Kauknochen beißen statt menschlicher Arme
Auf der anderen Seite sollte dem Welpen das Beißen nicht vollständig abgewöhnt werden, da es seine einzige Waffe im Fall einer Gefahr (z.B. eines Angriffs durch einen anderen Hund ist). Am besten ist es daher, dem Hund beizubringen, dass das Beißen von Menschen – ganz gleich welcher Körperteile – verboten ist. Versucht der Welpe nach einem Arm oder Fuß zu schnappen, muss er sofort ablassen. Stattdessen sollte er auf einem Kauknochen oder einem dicken Tau herumbeißen dürfen.

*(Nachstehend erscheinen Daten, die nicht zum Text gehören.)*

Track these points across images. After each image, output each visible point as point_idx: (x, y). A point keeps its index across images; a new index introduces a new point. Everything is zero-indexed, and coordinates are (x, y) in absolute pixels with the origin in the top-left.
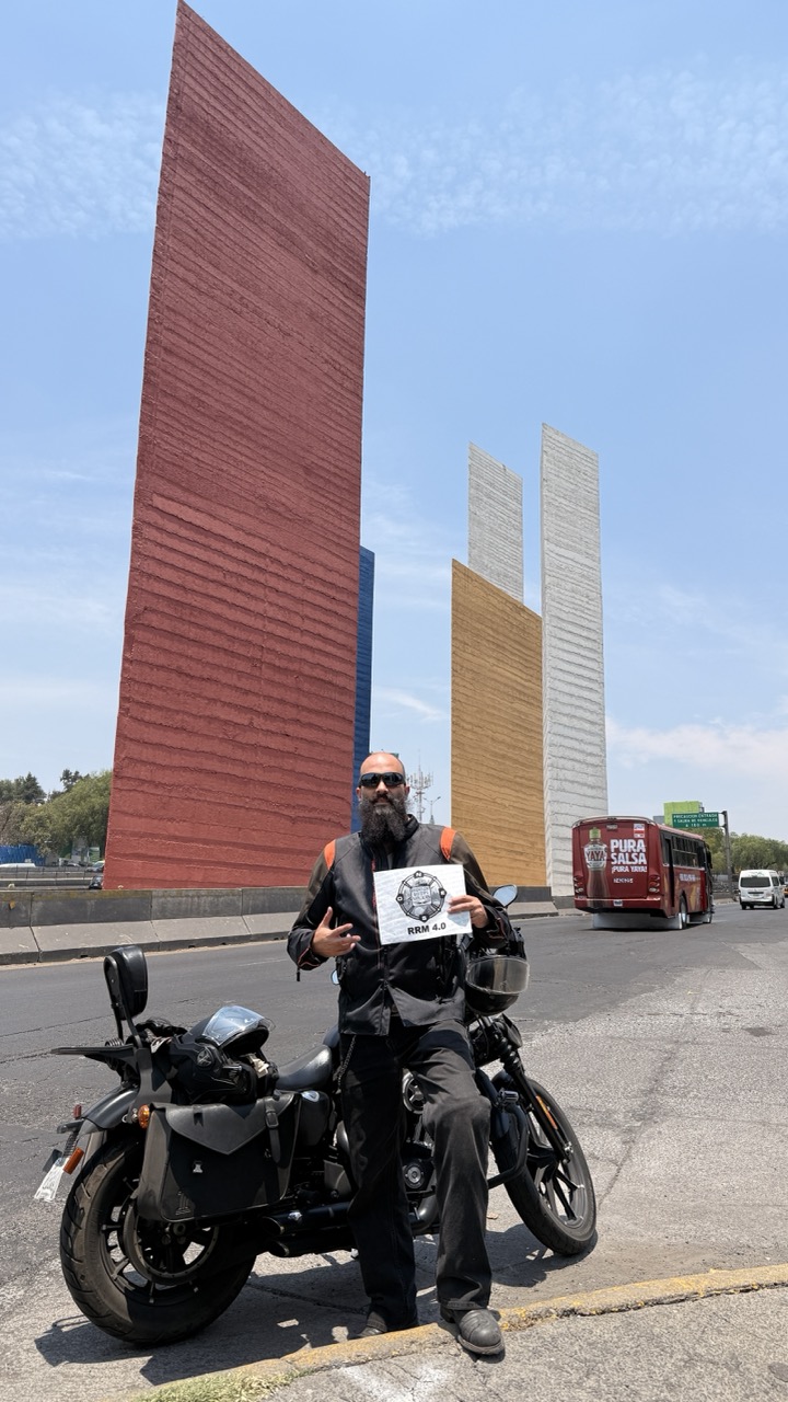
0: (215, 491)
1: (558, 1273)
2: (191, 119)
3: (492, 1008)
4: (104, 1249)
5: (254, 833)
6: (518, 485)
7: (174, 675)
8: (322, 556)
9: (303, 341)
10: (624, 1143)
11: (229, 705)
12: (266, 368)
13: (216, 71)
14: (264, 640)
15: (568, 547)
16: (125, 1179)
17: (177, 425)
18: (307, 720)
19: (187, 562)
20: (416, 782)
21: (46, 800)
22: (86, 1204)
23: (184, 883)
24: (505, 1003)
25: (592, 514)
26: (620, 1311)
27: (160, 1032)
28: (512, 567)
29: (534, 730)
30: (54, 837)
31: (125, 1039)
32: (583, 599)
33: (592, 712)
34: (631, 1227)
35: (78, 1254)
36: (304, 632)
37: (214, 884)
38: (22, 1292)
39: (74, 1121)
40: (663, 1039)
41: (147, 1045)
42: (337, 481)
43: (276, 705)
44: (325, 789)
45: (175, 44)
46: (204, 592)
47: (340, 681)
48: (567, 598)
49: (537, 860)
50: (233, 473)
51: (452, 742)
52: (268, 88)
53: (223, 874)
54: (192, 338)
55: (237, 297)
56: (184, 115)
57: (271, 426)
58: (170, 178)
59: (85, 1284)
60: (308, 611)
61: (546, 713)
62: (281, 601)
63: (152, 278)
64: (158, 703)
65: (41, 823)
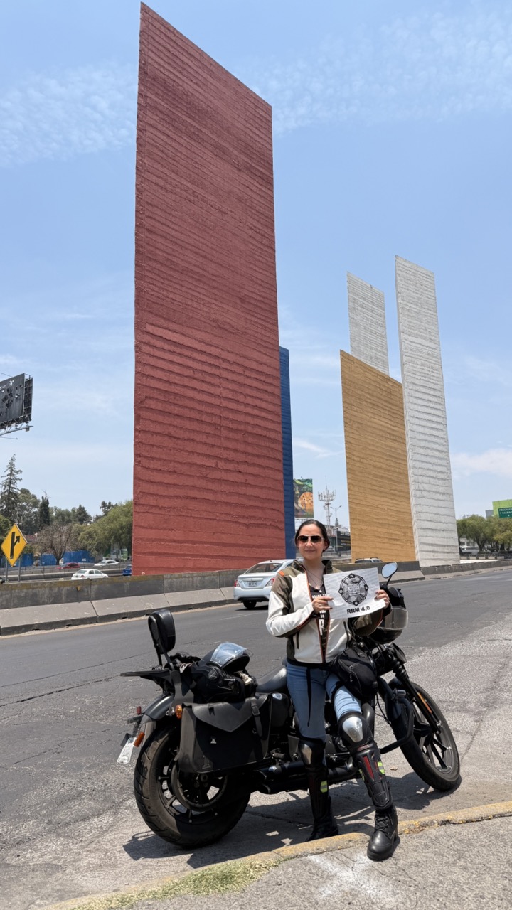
0: (184, 319)
1: (438, 801)
2: (154, 79)
3: (385, 639)
4: (160, 791)
5: (223, 536)
6: (381, 297)
7: (166, 438)
8: (255, 355)
9: (235, 216)
10: (476, 721)
11: (202, 454)
12: (212, 236)
13: (168, 46)
14: (221, 412)
15: (417, 336)
16: (170, 749)
17: (158, 278)
18: (252, 462)
19: (170, 365)
20: (325, 496)
21: (92, 521)
22: (148, 764)
23: (182, 569)
24: (393, 636)
25: (432, 313)
26: (477, 821)
27: (184, 660)
28: (380, 352)
29: (401, 459)
30: (99, 544)
31: (164, 666)
32: (429, 369)
33: (440, 444)
34: (483, 773)
35: (145, 794)
36: (247, 405)
37: (200, 569)
38: (112, 819)
39: (137, 716)
40: (498, 655)
41: (177, 669)
42: (262, 305)
43: (232, 453)
44: (266, 505)
45: (141, 32)
46: (182, 384)
47: (272, 435)
48: (418, 370)
49: (409, 544)
50: (195, 306)
51: (347, 469)
52: (202, 53)
53: (205, 562)
54: (164, 221)
55: (190, 192)
56: (150, 77)
57: (217, 274)
58: (144, 119)
59: (151, 812)
60: (248, 391)
61: (408, 447)
62: (231, 386)
63: (136, 185)
64: (157, 456)
65: (90, 536)
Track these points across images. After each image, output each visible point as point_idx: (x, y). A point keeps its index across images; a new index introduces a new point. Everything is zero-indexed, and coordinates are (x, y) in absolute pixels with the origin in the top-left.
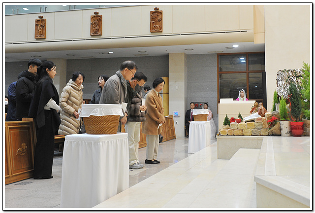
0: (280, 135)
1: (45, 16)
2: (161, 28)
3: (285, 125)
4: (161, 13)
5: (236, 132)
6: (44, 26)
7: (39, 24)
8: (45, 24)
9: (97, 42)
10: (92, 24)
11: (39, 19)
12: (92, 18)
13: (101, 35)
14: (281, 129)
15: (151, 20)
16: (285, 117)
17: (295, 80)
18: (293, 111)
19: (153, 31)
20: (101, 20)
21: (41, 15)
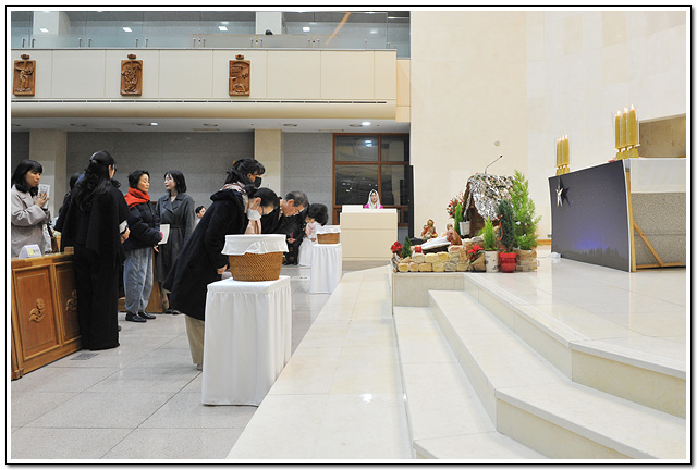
0: (485, 271)
1: (33, 56)
2: (248, 90)
3: (491, 257)
4: (248, 65)
5: (423, 267)
6: (31, 74)
7: (23, 69)
8: (34, 69)
9: (132, 105)
10: (123, 75)
11: (21, 60)
12: (125, 64)
13: (140, 95)
14: (485, 263)
15: (231, 75)
16: (491, 246)
17: (497, 192)
18: (505, 238)
19: (234, 92)
20: (140, 69)
21: (26, 53)
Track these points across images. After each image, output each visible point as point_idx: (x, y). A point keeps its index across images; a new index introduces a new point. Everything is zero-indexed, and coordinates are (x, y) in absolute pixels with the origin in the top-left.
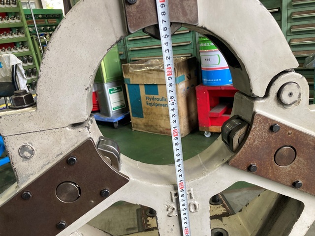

Schon bald lernt er zu unterscheiden, was gebissen werden darf und was nicht.
Ein Tipp: Nach Möglichkeit sollte der Welpe im Rahmen seiner Erziehung eine Hundeschule besuchen, in der er unter Aufsicht mit anderen jungen Hunden herumtoben kann. So lernt er auch das richtige Maß der Beißhemmung im Umgang mit seinen Artgenossen. Sollte er einmal in einen Schaukampf verwickelt werden, kann er sich wehren, doch er wird vermeiden, anderen Hunden ernsthafte Bisswunden zuzufügen.